Hey, have you heard about GPT-3? Duh, thought so. What you probably haven’t heard is that, according to a recent article in the MIT Technology Review, that it is a mirage. Say what?
Here is how you prove the point – if you ask GPT-3 to tell you the color of sheep, it will tell you “black” as often as “white” because its got the phrase “black sheep” in our vernacular programmed in its black box algorithm.
This highlights the fact that GPT-3 is an astoundingly good natural language processing model, but it doesn’t have “intelligence.”
The types of data used to train AI models
Well, it turns out that using computer vision along with natural language processing can help improve accuracy.
Researchers from the University of North Carolina, Chapel Hill designed an artificial intelligence technique called “vokenization” to help solve the black sheep problem. This combines computer vision with NLP to get better results.
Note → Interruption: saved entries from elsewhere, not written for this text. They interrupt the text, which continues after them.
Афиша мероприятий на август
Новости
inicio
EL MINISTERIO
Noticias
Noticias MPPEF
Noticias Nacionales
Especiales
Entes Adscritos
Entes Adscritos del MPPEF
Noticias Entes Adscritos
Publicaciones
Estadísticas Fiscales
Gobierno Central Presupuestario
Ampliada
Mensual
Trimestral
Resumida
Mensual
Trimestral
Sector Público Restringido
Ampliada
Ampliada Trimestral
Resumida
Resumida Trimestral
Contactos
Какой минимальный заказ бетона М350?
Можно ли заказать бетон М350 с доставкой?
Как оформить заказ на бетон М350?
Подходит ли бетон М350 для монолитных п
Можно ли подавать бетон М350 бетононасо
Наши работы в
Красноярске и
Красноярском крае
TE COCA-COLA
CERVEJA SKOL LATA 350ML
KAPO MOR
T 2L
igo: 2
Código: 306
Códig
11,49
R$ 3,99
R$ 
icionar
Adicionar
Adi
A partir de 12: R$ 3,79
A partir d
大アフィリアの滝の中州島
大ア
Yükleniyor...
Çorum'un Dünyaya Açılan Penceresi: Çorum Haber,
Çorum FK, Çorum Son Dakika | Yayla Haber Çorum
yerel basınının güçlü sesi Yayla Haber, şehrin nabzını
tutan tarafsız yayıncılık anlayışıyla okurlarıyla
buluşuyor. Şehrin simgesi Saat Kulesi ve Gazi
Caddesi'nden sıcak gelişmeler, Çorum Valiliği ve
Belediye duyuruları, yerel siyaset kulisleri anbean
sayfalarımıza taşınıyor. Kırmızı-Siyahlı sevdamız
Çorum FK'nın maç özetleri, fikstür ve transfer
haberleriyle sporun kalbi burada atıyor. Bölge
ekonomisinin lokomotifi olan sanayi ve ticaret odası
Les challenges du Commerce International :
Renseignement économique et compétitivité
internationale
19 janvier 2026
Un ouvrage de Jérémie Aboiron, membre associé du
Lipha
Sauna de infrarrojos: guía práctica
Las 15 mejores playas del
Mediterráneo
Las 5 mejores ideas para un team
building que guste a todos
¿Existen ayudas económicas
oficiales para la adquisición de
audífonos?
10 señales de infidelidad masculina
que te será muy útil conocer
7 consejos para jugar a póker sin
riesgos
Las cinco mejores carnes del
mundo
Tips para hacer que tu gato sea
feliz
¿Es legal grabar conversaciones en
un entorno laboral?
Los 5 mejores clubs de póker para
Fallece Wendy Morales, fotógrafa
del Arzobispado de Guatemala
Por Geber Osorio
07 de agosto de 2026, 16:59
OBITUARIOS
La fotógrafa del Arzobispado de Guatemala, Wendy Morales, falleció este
The easiest way to understand this is to look at the data that is used to build the various AI models.
- Wikipedia. This text-only English data set has 3 billion words. This is used to train natural language models.
- Microsoft Common Objects in Context, or MS COCO, contains only 7 million items consisting of image with a text caption describing the image. See, that 7 million is not nearly enough to train an AI model.
Enter Vokens and Vokenization
That’s where vokens come in. “Tokens” are words used to train NLP models. “Vokens” are the images associated with words in the caption of a visual-language model.
“Vokenization” gets around the problem of the small data sets that have images with captions like MS COCO. It uses unsupervised learning methods to scale the tiny amount of data in MS COCO to the size of English Wikipedia.
This results in a visual-language model that outperforms state-of-the-art models in some of the hardest tests used to evaluate AI language comprehension today. So far, it’s nowhere near 100%, but that’s ok. Progress is incremental.
The researchers in the study, Hao Tan and Mohit Bansal see their work as an important conceptual breakthrough in using unsupervised learning techniques in visual-language models. Similar leaps in logic helped advanced NLP techniques to the state-of-the-art status of today, so this is a development worth following.